ACTION ITEM: Reproduce each line from the records that holds "lines".
▬▬▬
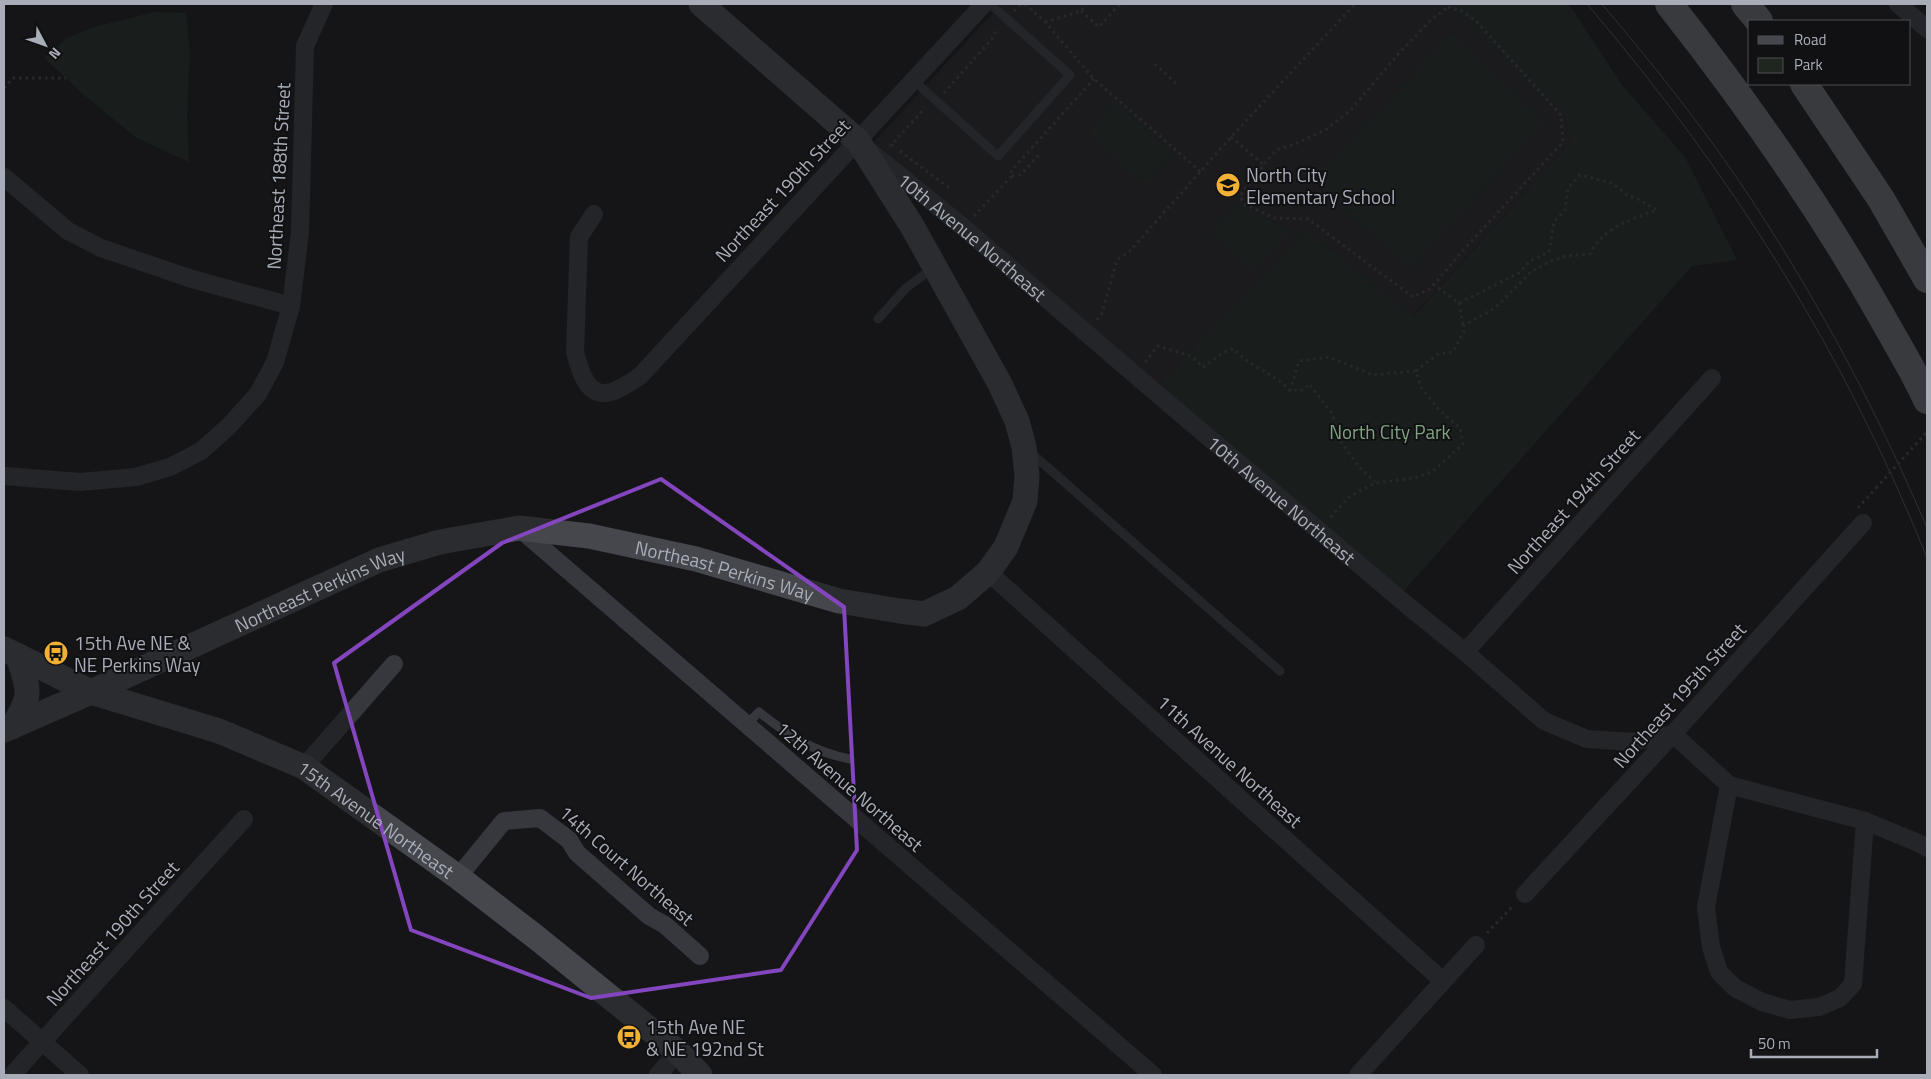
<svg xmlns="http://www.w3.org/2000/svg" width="1931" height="1079" font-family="'Titillium Web',sans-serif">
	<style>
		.built { fill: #222225 }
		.green { fill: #1e261f }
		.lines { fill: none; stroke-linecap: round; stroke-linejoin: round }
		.path { stroke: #3d3f44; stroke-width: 3; stroke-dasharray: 2.5 4; stroke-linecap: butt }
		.service { stroke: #37383d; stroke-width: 9 }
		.minor { stroke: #37383d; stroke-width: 18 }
		.secondary { stroke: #45474d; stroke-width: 25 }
		.motorway { stroke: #63666e; stroke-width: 28 }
		.tram { stroke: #4a4c52; stroke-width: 1 }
		.path-bridge { stroke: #3d3f44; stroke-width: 3; stroke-dasharray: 2.5 4; stroke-linecap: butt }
		.marked { fill: none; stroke: #8446be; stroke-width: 4; stroke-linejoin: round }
		.labels { text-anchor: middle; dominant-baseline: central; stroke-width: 4; stroke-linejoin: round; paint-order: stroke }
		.poi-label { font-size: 19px; fill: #a8adb8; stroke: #111113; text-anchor: start }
		.street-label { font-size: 19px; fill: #a8adb8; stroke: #111113 }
		.park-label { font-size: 19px; fill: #7fa381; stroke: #111113 }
	</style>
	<rect width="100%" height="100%" fill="#161618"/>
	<!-- built -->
	<path class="built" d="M1001,4h466l124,116 -179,197 -107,-88 -146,156 -285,-243z"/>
	<!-- green -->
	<path class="green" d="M1451,4h118l53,81 63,72 52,103 -45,6 -290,327 -243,-208 146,-156 108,88 158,-175 -6,-28z
		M155,12l31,1 4,42 -3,58 2,49 -52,-24 -52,-42 -41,-38 23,-20 27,-11z
		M1452,33l93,88 -135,148 -98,-89z
		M1115,102l58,52 -28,31 -57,-52z
		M1238,202l38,22 9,3 4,7 -35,39 -44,-40z"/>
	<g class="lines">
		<!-- path -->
		<path class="path" d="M1025,4l20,18 49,57 107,93
			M1448,7l14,4 14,10 85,94 2,27 -97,105 -36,42 -17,8 -105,-78 -34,-1 -30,-14 -4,-8 10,-14 26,-32 17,-5 32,-15 25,-19 50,-59 31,-32z
			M1014,11l6,-6 5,-1
			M1081,11l18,16 21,-23
			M1045,22l36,-11 6,-7
			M1155,64l23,21
			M4,88l9,-10h53
			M944,93l47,-53 5,-9
			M1231,137l32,27
			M893,146l-2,-1 34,-37
			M900,151l49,37
			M1012,176l8,-1 19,-20
			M974,216l38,-40 -1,-5 83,-92
			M1459,303l4,23
			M1097,320l5,-7 15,-53 13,-9 101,-114 124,-133
			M1145,362l13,-16 33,10 12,11c10,-6 19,-16 31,-18 15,18 41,24 56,42l14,-1 5,-6 23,29 7,26 20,28 16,15
			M1416,371l22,-17 15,-2 11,-21 -1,-5 32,-18 37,-37 19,-10 15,-5 24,-2c12,-26 42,-35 67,-44l-17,-10 -13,-5 -15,-12 -32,-8 -12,13 -3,22 -11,12 -5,30 -19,9 -11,12 -60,30 -25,-18
			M1290,391l9,-30 30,-4 44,18 43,-4 5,16 18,23 21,18 3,16 -30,27 -18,7 -40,5 -26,14 -20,22
			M1858,508l18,-20
			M1487,933l27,-28"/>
		<!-- service -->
		<path class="service" d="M913,80l85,76 72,-81 -80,-71
			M878,319l28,-31 27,-20
			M1030,452l250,219
			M746,725l13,-13c29,23 54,40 91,47"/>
		<!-- minor -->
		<g class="minor">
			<path d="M1898,4l29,25"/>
			<path id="s1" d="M871,152l92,75 192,165 253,214 57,46 79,69 43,18 44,3 42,-8"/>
			<path d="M4,177l64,54 33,17 91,31 99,27"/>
			<path d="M594,214l-15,23 -4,115c12,48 27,51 65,24l344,-372"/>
			<path d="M4,476l76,6 56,-5 34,-10 31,-16 28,-25 29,-32 17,-32 16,-56 9,-74 5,-186 19,-42"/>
			<path d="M519,528l634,547"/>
			<path d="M988,572l455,409"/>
			<path d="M1465,652l247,-274"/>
			<path d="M1673,734l56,51 136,36 58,24 4,3"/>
			<path d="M304,767l90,-103"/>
			<path d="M1729,785l-23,122 5,40 8,25 16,16 27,14 28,8 29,-3 21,-9 13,-14 12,-163"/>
			<path d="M458,877l46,-56 36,-3 29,22 8,13 72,63 16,9 35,31"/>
			<path d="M1525,894l148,-160 190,-211"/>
			<path d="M4,1008l76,67"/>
			<path d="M12,1075l232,-256"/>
			<path d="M658,1075l20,-23"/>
			<path d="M1358,1075l118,-130"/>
		</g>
		<!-- secondary -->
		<g class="secondary">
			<path id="s2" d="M4,649l87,43 128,39 85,36 154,110 79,61 141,114 22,23"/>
			<path d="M12,727c21,-32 17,-37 6,-71"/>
			<path id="s3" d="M4,730l87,-38 288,-132 61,-18 79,-14 70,8 107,23 143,42 61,10 24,3 34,-16 30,-26 18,-25 19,-46 2,-26 -3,-28 -7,-26 -17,-37 -88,-158 -54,-85 -157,-137"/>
		</g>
		<!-- motorway -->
		<path class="motorway" d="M1669,4c78,99 151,203 213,313 15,27 32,54 45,83
			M1745,4l14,17
			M1804,84l77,115 46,80"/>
		<!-- tram -->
		<path class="tram" d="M1587,4c144,169 257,347 340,554
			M1602,4c54,64 107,130 153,201 67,103 124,210 172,323"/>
		<!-- path-bridge -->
		<path class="path-bridge" d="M1876,488l51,-56"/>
	</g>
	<!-- marked area -->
	<path d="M0 0H1931V1079H0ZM661,479l183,128 13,243 -76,120 -190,28 -180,-68 -77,-267 168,-120z" fill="#161618" fill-opacity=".55" fill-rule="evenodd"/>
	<path class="marked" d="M661,479l183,128 13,243 -76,120 -190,28 -180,-68 -77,-267 168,-120z"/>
	<!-- icons -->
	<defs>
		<symbol id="school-disc" viewBox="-11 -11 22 22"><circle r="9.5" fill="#f2b134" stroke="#111113"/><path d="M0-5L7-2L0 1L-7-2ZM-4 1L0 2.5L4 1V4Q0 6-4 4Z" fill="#111"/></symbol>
		<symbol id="bus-disc" viewBox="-11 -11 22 22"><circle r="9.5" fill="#f2b134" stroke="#111113"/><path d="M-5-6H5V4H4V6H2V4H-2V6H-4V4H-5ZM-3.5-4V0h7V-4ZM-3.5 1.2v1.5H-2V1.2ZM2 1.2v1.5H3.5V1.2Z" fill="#111"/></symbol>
	</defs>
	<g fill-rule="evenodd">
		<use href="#school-disc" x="1214" y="171" width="28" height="28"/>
		<use href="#bus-disc" x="42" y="639" width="28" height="28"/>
		<use href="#bus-disc" x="615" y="1023" width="28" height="28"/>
	</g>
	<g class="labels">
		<!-- poi labels -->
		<g class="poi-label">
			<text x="1246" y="174">North City<tspan x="1246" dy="22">Elementary School</tspan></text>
			<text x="74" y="642">15th Ave NE &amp;<tspan x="74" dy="22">NE Perkins Way</tspan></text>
			<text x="646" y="1026">15th Ave NE<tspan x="646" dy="22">&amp; NE 192nd St</tspan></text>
		</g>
		<!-- street labels -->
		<g class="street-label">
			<text transform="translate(278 176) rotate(-87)">Northeast 188th Street</text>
			<text transform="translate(782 190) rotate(-47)">Northeast 190th Street</text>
			<text stroke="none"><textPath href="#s1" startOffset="132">10th Avenue Northeast</textPath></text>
			<text stroke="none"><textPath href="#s1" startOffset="538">10th Avenue Northeast</textPath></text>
			<text transform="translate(1573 501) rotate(-48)">Northeast 194th Street</text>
			<text stroke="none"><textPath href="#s3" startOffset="766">Northeast Perkins Way</textPath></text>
			<text stroke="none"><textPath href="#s3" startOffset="346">Northeast Perkins Way</textPath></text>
			<text transform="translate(1679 695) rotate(-48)">Northeast 195th Street</text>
			<text transform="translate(1230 761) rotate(42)">11th Avenue Northeast</text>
			<text transform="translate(850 786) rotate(41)">12th Avenue Northeast</text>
			<text stroke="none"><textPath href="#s2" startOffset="412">15th Avenue Northeast</textPath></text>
			<text transform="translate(627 865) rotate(41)">14th Court Northeast</text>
			<text transform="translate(112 933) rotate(-48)">Northeast 190th Street</text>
		</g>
		<!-- park labels -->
		<g class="park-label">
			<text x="1390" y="431">North City Park</text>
		</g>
	</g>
	<!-- border -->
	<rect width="1931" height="1079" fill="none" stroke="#a8adb8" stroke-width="10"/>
	<!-- legend -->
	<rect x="1748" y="20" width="162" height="65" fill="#111113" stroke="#4d4f55"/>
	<rect x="1758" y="36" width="25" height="8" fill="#45474d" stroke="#4d4f55"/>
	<text x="1794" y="45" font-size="15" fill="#a8adb8">Road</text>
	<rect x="1758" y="58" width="25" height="15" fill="#1e261f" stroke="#4d4f55"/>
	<text x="1794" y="70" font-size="15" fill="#a8adb8">Park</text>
	<!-- north arrow -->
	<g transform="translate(45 45) rotate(131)" stroke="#111113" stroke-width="4" paint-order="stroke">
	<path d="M0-4L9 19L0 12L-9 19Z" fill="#a8adb8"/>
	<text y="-8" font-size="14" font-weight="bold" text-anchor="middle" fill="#a8adb8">N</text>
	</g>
	<!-- scale -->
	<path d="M1751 1049v8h126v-8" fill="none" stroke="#a8adb8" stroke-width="2.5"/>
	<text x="1758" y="1049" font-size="15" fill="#a8adb8" stroke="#111113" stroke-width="4" paint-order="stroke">50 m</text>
</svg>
▬▬▬
WRITTEN RESPONSE:
		.lines { fill: none; stroke-linecap: round; stroke-linejoin: round }
	<g class="lines">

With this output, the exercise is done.